AUD to SGD Forecast & Outlook
27 Jun 2026 • 00:25 GMT
📊 Forecast snapshot
- Near-term bias: 🔴 Mild downside
- Expected range: 0.8690 – 0.8930
- Dominant driver: 🌍 Global risk sentiment
- 3-month trend: ⚪ Range-bound
Currently, AUD/SGD is trading close to 60-day lows near 0.8925, over 1.7% below its 3-month average, supported by risk-off sentiment. Near-term conditions suggest the pair may remain supported by safe-haven flows, but the downward bias persists as USD strength continues to pressure the SGD. Over the next few sessions, the pair could find support around current levels unless risk appetite improves significantly.
💸 Transfer implications
- Expats: sending money to Singapore Dollar (SGD) may face less favourable exchange rates if the pair weakens further.
- Travellers: exchanging currency might see the AUD buy fewer SGD, making conversions less advantageous.
- Businesses: paying SGD invoices with AUD could find their costs slightly higher if the pair declines.
🧭 Key drivers
- Rate gap: The AUD remains range-bound, with the rate gap influenced more by USD safe-haven flows than by local monetary policy divergence.

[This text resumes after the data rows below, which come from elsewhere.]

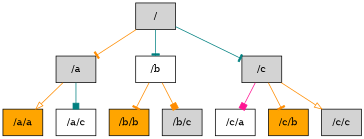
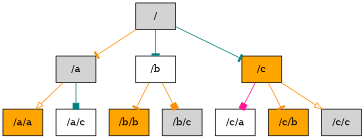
  digraph {
    node [fillcolor=lightgrey shape=box style=filled]
    edge [arrowhead=tee color=darkorange]
    "/"
    "/a"
    "/b" [fillcolor=white]
-   "/c"
+   "/c" [fillcolor=orange]
    "/a/a" [fillcolor=orange]
    "/a/c" [fillcolor=white]
    "/b/b" [fillcolor=orange]
    "/b/c"
    "/c/a" [fillcolor=white]
    "/c/b" [fillcolor=orange]
    "/c/c"
    "/" -> "/a"
    "/" -> "/b" [color=teal]
    "/" -> "/c" [color=teal]
    "/a" -> "/a/a" [arrowhead=onormal]
    "/a" -> "/a/c" [arrowhead=box color=teal]
    "/b" -> "/b/b"
    "/b" -> "/b/c" [arrowhead=box]
    "/c" -> "/c/a" [arrowhead=box color=deeppink]
    "/c" -> "/c/b"
    "/c" -> "/c/c" [arrowhead=onormal]
  }
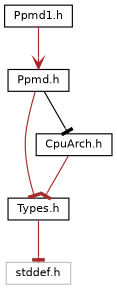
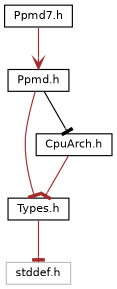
  digraph {
    node [color=black fillcolor=white fontname=Helvetica fontsize=10 shape=record style=filled]
    edge [arrowhead=tee color=brown fontname=Helvetica fontsize=10 labelfontname=Helvetica labelfontsize=10 style=solid]
-   n1 [height=0.2 label="Ppmd1.h" width=0.4]
+   n1 [height=0.2 label="Ppmd7.h" width=0.4]
    n2 [height=0.2 label="Ppmd.h" width=0.4]
    n3 [height=0.2 label="Types.h" width=0.4]
    n4 [height=0.2 label="CpuArch.h" width=0.4]
    n5 [color=grey75 height=0.2 label="stddef.h" width=0.4]
    n1 -> n2 [arrowhead=vee]
    n2 -> n3
    n2 -> n4 [color=black]
    n3 -> n5
    n4 -> n3
  }
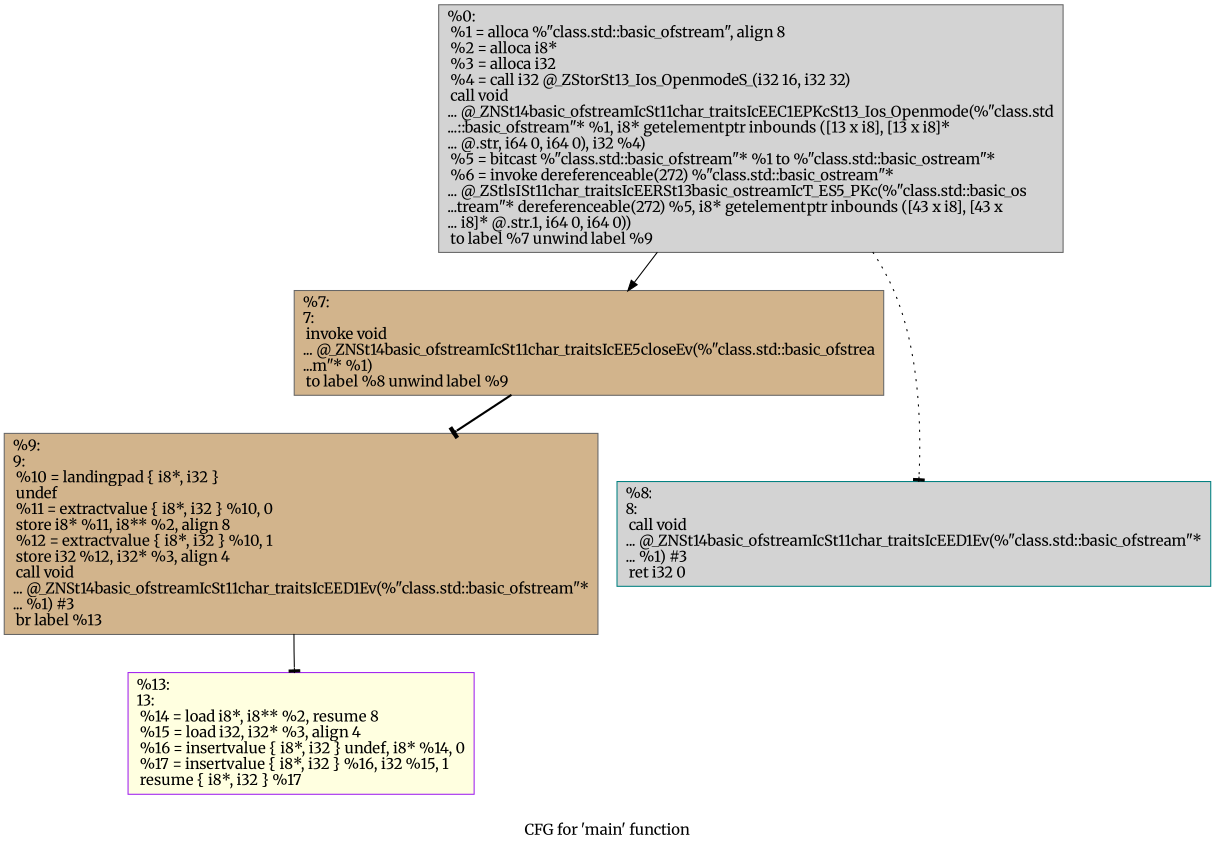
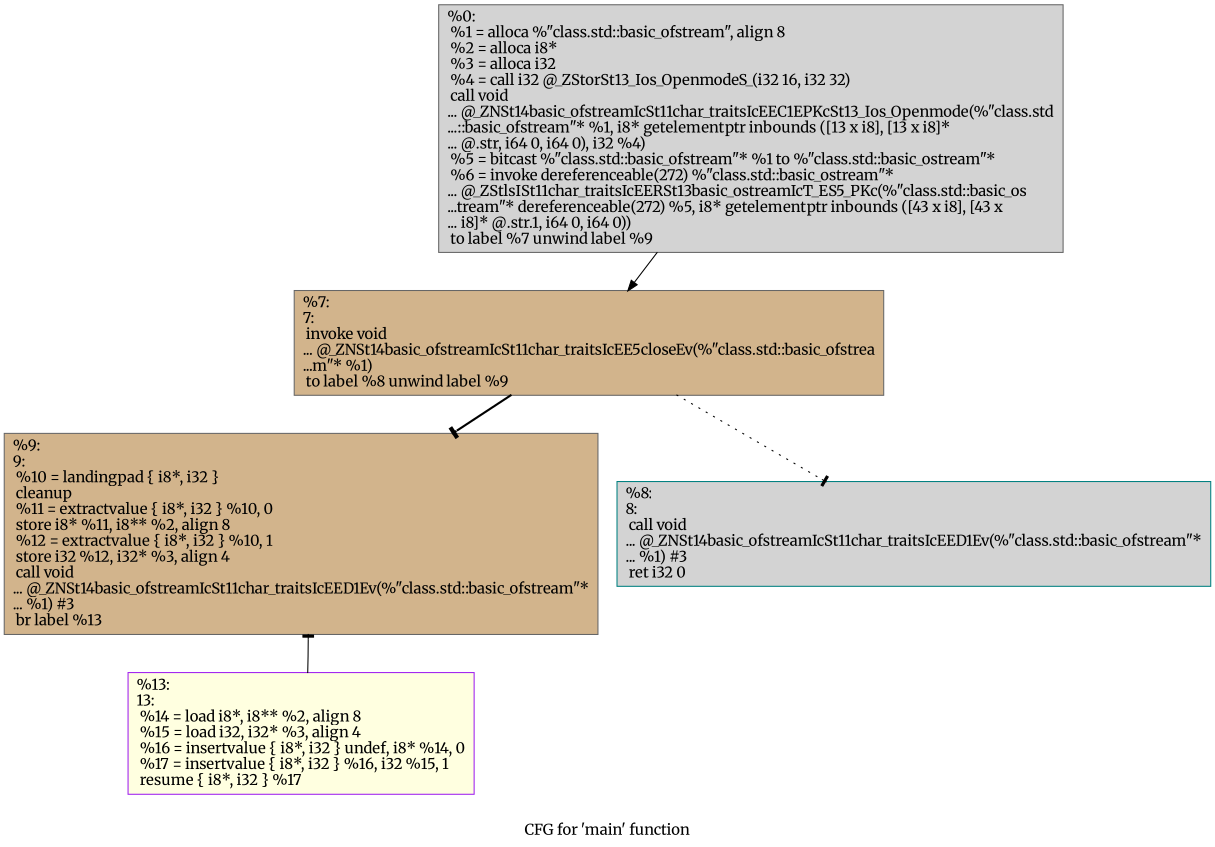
  digraph {
    fontname=Merriweather
    label="CFG for 'main' function"
    node [color=gray40 fillcolor=lightgrey fontname=Merriweather shape=record style=filled]
    edge [arrowhead=tee fontname=Merriweather style=solid]
    n1 [label="{%0:\l  %1 = alloca %\"class.std::basic_ofstream\", align 8\l  %2 = alloca i8*\l  %3 = alloca i32\l  %4 = call i32 @_ZStorSt13_Ios_OpenmodeS_(i32 16, i32 32)\l  call void\l... @_ZNSt14basic_ofstreamIcSt11char_traitsIcEEC1EPKcSt13_Ios_Openmode(%\"class.std\l...::basic_ofstream\"* %1, i8* getelementptr inbounds ([13 x i8], [13 x i8]*\l... @.str, i64 0, i64 0), i32 %4)\l  %5 = bitcast %\"class.std::basic_ofstream\"* %1 to %\"class.std::basic_ostream\"*\l  %6 = invoke dereferenceable(272) %\"class.std::basic_ostream\"*\l... @_ZStlsISt11char_traitsIcEERSt13basic_ostreamIcT_ES5_PKc(%\"class.std::basic_os\l...tream\"* dereferenceable(272) %5, i8* getelementptr inbounds ([43 x i8], [43 x\l... i8]* @.str.1, i64 0, i64 0))\l          to label %7 unwind label %9\l}"]
    n2 [fillcolor=tan label="{%7:\l7:                                                \l  invoke void\l... @_ZNSt14basic_ofstreamIcSt11char_traitsIcEE5closeEv(%\"class.std::basic_ofstrea\l...m\"* %1)\l          to label %8 unwind label %9\l}"]
-   n3 [fillcolor=tan label="{%9:\l9:                                                \l  %10 = landingpad \{ i8*, i32 \}\l          undef\l  %11 = extractvalue \{ i8*, i32 \} %10, 0\l  store i8* %11, i8** %2, align 8\l  %12 = extractvalue \{ i8*, i32 \} %10, 1\l  store i32 %12, i32* %3, align 4\l  call void\l... @_ZNSt14basic_ofstreamIcSt11char_traitsIcEED1Ev(%\"class.std::basic_ofstream\"*\l... %1) #3\l  br label %13\l}"]
+   n3 [fillcolor=tan label="{%9:\l9:                                                \l  %10 = landingpad \{ i8*, i32 \}\l          cleanup\l  %11 = extractvalue \{ i8*, i32 \} %10, 0\l  store i8* %11, i8** %2, align 8\l  %12 = extractvalue \{ i8*, i32 \} %10, 1\l  store i32 %12, i32* %3, align 4\l  call void\l... @_ZNSt14basic_ofstreamIcSt11char_traitsIcEED1Ev(%\"class.std::basic_ofstream\"*\l... %1) #3\l  br label %13\l}"]
    n4 [color=teal label="{%8:\l8:                                                \l  call void\l... @_ZNSt14basic_ofstreamIcSt11char_traitsIcEED1Ev(%\"class.std::basic_ofstream\"*\l... %1) #3\l  ret i32 0\l}"]
-   n5 [color=purple fillcolor=lightyellow label="{%13:\l13:                                               \l  %14 = load i8*, i8** %2, resume 8\l  %15 = load i32, i32* %3, align 4\l  %16 = insertvalue \{ i8*, i32 \} undef, i8* %14, 0\l  %17 = insertvalue \{ i8*, i32 \} %16, i32 %15, 1\l  resume \{ i8*, i32 \} %17\l}"]
+   n5 [color=purple fillcolor=lightyellow label="{%13:\l13:                                               \l  %14 = load i8*, i8** %2, align 8\l  %15 = load i32, i32* %3, align 4\l  %16 = insertvalue \{ i8*, i32 \} undef, i8* %14, 0\l  %17 = insertvalue \{ i8*, i32 \} %16, i32 %15, 1\l  resume \{ i8*, i32 \} %17\l}"]
    n1 -> n2 [arrowhead=normal]
    n2 -> n3 [style=bold]
-   n1 -> n4 [style=dotted]
-   n3 -> n5
+   n2 -> n4 [style=dotted]
+   n5 -> n3
  }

- Risk/commodities: Risk-off sentiment dominates, with USD and other safe havens supported, pressuring risk-sensitive FX like AUD.
- Global factors: US economic data and inflation influence USD strength, indirectly impacting SGD through risk sentiment.
⚠️ What could change it
- Upside risk: A shift in risk sentiment toward optimism or a pause in USD strength could support AUD/SGD recovery.
- Downside risk: Further USD safe-haven demand or deteriorating global risk appetite could deepen the pair’s weakness.
BER suggests comparing FX providers and shopping around for competitive margins to help offset less favourable exchange conditions.